Friends have always mattered, but I’m particularly aware of how important they are right now. When the outer world is in upheaval, stirring up fear and anxiety within, the people whom we love and trust help steady us with their presence. Wise friends make it easier to calm the distracting agitation, hear the inner voice of wisdom, and act in a way that truly serves life.
A few days ago in the company of a trusted friend, I found myself releasing tears that I didn’t even know were there. I had no idea of the weight I carried until the shelter of our friendship allowed me to feel safe enough to acknowledge it. Feeling loved allows us to open our tender hearts. Each of us is carrying more than we know. Recognizing the state we’re in is how we release the burden of our human woundedness into the healing light.

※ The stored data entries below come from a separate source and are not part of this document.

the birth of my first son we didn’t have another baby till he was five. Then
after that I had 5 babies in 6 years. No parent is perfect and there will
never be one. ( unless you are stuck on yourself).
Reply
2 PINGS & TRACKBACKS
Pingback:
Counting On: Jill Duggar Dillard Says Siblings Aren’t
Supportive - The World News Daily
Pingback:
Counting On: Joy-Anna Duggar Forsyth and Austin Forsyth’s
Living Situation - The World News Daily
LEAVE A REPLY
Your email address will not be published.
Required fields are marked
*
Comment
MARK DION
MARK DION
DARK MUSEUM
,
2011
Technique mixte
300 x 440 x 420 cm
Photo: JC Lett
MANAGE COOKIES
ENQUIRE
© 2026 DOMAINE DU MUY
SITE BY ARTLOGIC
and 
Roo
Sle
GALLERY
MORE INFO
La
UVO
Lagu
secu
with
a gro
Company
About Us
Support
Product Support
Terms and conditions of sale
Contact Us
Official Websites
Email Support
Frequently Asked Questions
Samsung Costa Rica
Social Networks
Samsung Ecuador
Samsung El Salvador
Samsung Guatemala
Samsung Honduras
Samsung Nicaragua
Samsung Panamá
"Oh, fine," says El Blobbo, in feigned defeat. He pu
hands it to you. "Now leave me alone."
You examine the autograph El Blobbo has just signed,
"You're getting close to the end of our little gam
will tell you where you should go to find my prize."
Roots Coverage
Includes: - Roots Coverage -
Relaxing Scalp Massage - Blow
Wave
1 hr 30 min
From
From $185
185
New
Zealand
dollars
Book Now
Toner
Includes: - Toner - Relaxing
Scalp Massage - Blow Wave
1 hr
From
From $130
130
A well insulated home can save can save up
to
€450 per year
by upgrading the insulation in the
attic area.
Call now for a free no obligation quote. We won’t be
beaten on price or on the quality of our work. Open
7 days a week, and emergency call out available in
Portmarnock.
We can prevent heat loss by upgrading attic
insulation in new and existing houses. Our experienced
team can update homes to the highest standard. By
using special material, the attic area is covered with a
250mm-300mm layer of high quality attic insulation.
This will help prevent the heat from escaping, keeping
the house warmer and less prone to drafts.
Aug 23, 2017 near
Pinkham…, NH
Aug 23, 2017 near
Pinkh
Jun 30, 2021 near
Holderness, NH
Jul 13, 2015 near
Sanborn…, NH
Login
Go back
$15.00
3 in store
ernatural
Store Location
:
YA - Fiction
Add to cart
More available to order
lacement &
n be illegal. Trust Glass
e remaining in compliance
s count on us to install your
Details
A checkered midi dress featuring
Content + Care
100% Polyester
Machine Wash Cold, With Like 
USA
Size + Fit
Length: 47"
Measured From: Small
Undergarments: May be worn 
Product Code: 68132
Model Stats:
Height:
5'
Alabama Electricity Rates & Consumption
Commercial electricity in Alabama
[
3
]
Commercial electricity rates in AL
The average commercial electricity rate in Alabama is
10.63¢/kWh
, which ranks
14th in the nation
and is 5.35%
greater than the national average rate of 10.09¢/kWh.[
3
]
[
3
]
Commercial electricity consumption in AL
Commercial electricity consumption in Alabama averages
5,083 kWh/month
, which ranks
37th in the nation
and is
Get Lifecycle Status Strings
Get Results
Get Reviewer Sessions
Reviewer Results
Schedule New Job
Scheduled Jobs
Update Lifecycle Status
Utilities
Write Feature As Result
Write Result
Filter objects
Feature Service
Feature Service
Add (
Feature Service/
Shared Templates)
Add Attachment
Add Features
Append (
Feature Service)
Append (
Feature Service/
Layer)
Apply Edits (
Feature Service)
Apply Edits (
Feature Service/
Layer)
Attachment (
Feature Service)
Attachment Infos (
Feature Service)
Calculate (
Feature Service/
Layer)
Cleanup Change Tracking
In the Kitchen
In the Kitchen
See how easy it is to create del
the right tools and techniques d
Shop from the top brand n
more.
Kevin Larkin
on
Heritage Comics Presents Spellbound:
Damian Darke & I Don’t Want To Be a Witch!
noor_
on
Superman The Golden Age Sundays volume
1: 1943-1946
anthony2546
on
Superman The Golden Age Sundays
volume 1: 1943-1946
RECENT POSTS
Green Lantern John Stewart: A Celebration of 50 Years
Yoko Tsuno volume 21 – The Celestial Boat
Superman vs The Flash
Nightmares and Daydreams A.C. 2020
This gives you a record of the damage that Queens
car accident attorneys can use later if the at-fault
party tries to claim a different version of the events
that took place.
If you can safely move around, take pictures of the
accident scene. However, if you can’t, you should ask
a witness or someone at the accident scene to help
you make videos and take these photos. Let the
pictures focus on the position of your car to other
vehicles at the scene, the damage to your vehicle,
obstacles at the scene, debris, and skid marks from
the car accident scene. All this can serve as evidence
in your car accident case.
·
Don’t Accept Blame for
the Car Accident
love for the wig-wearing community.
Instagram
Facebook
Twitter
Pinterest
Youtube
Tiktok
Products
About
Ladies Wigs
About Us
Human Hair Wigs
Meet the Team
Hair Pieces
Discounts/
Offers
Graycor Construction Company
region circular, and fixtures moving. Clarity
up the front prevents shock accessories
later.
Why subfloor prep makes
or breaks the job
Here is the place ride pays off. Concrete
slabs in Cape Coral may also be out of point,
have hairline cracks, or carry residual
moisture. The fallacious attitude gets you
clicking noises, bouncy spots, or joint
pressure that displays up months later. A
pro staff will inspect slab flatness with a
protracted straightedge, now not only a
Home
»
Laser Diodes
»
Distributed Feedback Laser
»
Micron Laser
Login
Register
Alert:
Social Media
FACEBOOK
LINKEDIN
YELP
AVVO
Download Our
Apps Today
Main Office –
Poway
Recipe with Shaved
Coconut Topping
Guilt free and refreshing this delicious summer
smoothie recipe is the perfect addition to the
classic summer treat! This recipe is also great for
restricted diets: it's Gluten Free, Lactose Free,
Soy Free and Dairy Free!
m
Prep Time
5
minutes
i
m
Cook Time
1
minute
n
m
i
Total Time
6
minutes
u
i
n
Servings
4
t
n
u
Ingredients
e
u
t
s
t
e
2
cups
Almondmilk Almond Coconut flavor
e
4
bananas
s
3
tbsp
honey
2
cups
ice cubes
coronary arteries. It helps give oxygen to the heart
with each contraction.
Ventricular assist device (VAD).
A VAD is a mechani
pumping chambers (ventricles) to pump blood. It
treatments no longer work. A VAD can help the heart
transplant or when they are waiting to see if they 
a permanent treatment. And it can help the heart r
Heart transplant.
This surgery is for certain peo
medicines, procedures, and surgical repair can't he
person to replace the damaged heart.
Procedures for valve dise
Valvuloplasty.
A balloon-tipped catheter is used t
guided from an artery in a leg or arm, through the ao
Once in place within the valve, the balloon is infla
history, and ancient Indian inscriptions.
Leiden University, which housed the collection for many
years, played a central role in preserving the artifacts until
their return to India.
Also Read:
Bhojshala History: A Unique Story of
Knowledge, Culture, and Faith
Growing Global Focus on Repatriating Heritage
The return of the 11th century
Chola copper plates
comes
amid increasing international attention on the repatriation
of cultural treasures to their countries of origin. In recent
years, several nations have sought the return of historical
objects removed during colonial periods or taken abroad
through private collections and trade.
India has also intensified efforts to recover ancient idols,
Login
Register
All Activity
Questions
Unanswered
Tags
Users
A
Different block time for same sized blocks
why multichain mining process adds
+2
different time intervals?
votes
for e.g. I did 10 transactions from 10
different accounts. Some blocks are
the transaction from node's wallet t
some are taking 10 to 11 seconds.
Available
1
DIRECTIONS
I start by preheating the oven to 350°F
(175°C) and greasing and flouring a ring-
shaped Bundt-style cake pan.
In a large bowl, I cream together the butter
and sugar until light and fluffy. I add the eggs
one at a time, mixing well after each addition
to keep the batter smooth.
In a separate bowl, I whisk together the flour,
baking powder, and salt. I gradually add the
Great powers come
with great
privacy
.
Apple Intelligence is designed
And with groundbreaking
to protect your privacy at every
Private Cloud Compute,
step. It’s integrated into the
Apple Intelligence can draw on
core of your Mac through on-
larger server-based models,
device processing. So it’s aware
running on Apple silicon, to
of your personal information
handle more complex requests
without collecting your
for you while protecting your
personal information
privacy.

Being aware of our inner state also helps us recognize both positive and negative aspects of ourselves, and to make decisions informed by what is best in us. It helps us recognize the difference between being manipulated and being informed. It allows us to know when our actions come from a place of clarity and wisdom, and when we’re being driven by destructive emotions and blinded by a too-narrow focus.
Outrage and judgment, grief and despair, are natural human emotions arising in many of us in response to the kind of leader this country has chosen to elevate. It’s important to make space in ourselves for these genuine emotions, and it is also important not to cling to them. We can allow emotion to move through us without our being consumed by it.
This is important, because however appropriate these emotional states may feel, they cannot sustain us. Neither can the agitation of an anxious mind, with its anticipation of doom and plans for catastrophe. We need a more steady source of fuel that does not burn us out. We need a connection to the quiet center within. The onslaught of analysis and outrage distracts us from connecting to the deeper wisdom that lets us know the next right step that is ours to take.
Many of us feel dismay at the prospect of dismantled safeguards and deconstructed institutions that may occur in the coming months. Nonetheless, the values that gave rise to those structures remain. Values such as education, justice, civility, and kindness are strengthened and preserved in the lived experience of individual people. We have the power to guard them at the micro-local level where we live our lives.
We all have a choice in where to place our attention and energy. I have limited ability to effect change at the national level, which is the focus of most news reporting. There are others in a better position than I to navigate those political waters; perhaps I can find ways to support them. Yet I do have agency. I trust that each of us has important work to do right where we are. In fact, that is the only place where we can work.
The fabric of American society is strained. Small tears are visible in many places. Our enemies exult in this. Finding what is ours to do, individually and in small groups, will yield actions that bring a new fiber into the weave of the beloved and vital fabric of our country. This new fiber, and the ways we find to thread it through the material of American life, will be created from a clear-eyed perception and response to the context of our everyday lives. It will be informed by the Source of life moving through us, grounding us in the ability to really see what is happening, surprising us with new possibilities, and supporting the day-by-day work of holding the fabric together. This fiber may be neither red nor blue. Part of the work involves recognizing that there is much more to a person than how they voted in the election. This, too, is something our enemies want us to deny.
We can’t know exactly what will happen in the coming months, much less years, and we waste our precious energy flinging ourselves at imagined outcomes. Our strength is needed for being present to whatever each moment requires of us. Our energy is needed for guarding our values. Our attention is needed for seeing others in their full humanity, remembering that our entire society is strengthened when we honor and guard the dignity of each individual. People are more complex than any one aspect of their lives.
And in the meantime, it is not only wise but glorious to take sustenance from this life, in the company of those we love, and sustained by the beauty of the natural world. We can be uplifted by those around us, and inspired by the words and the lives of those who have gone before us. There is a great cloud of witnesses who have shown us how to keep the faith. They are whispering, “Do not be afraid.”